GIVEN TASK. In the passage on Duke Ellington's youth, at what age did Edward begin receiving lessons from a prominent teacher?
-- BEGIN SOURCE EXCERPT --
Young Larry and his family had a hard-scramble life in the Dakotas. Young Edward lived in a fine house in a good neighborhood in Washington D.C.
The Duke’s father’s artist talent got him a good job making blueprints for the U.S. Navy, and before that served as a White House butler. Both young Ellington’s parents were well known pianists in D.C. and were hired to perform at both private and government functions. His mother specialized in parlor music. His father in operatic arias. Edward started his ‘playing’ the piano at the age of three. At the age of eleven he began to receive lessons from a prominent teacher.
His musical life of light classical began to change around the age of fourteen when he began to sneak into a pool hall to listen to the piano players beating out jazz, ragtime, blues, music that here- to -for he had only heard about.
It was around this time Edward got the nickname Duke. He was a dapper dresser and had casual air about him. His friends thought Edward just didn’t fit him and one of them titled him Duke. The name not only stuck, it replaced his given name.
-- END SOURCE EXCERPT --
-- BEGIN RECORD SET --
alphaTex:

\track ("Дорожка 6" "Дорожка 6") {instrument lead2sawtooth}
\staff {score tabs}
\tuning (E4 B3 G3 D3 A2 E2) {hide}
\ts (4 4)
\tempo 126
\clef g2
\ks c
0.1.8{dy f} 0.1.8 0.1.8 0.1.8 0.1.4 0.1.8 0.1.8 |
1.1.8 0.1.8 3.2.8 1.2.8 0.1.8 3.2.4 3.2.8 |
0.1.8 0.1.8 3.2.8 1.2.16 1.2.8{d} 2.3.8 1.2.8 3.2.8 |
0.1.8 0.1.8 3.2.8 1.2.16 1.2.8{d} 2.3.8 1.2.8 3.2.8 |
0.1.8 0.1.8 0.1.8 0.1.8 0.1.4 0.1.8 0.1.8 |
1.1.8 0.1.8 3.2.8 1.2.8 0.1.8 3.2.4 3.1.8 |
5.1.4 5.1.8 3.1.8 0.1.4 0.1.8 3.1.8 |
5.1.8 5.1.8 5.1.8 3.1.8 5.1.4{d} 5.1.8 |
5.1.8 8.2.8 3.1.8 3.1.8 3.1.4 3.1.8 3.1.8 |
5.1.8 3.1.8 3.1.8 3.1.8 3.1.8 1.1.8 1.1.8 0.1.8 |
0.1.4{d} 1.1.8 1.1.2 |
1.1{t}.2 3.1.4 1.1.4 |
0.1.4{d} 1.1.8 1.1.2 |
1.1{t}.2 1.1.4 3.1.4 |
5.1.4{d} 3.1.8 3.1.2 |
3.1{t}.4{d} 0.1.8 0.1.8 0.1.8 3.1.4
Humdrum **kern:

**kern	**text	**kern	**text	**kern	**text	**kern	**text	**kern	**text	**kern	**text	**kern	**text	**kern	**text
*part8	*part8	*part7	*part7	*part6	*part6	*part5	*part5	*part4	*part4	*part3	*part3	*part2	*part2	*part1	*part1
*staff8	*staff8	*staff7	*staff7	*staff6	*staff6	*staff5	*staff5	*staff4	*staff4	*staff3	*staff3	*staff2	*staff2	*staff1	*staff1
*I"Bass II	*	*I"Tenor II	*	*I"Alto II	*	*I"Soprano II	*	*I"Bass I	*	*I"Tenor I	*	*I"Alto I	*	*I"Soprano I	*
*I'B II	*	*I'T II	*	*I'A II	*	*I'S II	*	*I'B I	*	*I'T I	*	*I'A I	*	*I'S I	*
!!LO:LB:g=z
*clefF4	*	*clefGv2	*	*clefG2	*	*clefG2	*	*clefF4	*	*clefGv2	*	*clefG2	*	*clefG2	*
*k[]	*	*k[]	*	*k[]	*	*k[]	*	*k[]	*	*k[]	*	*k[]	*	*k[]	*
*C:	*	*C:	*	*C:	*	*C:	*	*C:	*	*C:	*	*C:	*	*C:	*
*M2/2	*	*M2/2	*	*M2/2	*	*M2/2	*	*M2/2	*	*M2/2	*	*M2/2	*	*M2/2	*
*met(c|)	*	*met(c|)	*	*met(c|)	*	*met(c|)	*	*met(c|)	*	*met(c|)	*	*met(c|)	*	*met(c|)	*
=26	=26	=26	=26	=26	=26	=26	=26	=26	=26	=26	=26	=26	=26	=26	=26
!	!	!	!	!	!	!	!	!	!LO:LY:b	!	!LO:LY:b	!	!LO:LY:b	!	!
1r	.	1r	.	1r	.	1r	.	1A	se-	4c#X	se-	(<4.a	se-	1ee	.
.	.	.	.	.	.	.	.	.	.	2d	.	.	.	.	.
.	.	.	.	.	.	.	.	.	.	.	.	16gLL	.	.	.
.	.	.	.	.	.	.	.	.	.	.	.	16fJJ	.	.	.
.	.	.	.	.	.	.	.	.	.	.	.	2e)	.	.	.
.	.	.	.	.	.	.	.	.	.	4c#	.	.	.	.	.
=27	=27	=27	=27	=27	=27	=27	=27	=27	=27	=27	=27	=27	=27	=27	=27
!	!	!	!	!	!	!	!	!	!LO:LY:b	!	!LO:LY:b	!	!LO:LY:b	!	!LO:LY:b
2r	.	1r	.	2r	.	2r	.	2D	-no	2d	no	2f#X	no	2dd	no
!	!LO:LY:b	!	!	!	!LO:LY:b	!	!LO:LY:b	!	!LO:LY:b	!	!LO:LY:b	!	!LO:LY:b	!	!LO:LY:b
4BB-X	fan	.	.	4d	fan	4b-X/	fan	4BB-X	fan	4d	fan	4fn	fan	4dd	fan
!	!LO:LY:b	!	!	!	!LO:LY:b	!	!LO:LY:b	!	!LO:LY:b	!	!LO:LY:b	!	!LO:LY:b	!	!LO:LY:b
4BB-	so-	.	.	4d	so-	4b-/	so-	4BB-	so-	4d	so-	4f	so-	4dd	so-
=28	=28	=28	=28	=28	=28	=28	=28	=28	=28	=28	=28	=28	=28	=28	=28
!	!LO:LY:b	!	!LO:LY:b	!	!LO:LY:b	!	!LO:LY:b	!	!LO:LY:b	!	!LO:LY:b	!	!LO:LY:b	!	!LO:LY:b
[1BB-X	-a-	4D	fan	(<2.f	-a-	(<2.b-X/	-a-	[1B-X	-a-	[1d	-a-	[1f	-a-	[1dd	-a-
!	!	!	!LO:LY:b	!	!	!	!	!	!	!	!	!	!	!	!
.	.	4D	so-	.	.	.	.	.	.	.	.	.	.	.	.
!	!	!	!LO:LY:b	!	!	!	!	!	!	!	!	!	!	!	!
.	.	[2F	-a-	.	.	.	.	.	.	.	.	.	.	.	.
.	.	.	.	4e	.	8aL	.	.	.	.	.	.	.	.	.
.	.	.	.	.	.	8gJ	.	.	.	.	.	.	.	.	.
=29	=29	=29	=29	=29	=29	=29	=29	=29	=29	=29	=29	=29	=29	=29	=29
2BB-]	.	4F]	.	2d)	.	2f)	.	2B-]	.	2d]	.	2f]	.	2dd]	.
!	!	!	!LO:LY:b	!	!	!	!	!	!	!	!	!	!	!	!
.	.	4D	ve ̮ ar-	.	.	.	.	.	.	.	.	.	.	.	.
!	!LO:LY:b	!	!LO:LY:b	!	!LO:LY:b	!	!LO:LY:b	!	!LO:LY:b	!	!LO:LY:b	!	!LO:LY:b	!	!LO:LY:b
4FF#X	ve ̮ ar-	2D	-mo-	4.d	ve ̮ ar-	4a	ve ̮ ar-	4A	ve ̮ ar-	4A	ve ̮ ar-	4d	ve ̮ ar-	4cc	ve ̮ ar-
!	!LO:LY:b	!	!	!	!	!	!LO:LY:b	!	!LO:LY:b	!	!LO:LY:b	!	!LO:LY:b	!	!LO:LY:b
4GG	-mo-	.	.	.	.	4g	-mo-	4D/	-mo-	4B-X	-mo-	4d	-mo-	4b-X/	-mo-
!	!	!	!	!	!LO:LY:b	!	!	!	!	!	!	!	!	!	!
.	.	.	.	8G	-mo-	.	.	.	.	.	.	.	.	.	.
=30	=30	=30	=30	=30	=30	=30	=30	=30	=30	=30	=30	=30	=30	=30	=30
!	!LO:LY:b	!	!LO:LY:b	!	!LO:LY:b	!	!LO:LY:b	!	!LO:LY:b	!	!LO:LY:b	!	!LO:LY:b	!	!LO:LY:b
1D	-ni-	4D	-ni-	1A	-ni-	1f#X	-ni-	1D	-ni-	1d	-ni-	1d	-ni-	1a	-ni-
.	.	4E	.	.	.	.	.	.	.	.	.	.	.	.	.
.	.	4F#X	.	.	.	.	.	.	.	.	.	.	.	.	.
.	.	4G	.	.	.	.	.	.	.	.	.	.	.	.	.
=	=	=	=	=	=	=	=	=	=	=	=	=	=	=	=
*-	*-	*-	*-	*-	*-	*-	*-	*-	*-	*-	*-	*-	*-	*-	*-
-- END RECORD SET --
RESULT FOR THIS EXERCISE. He began receiving lessons at the age of eleven.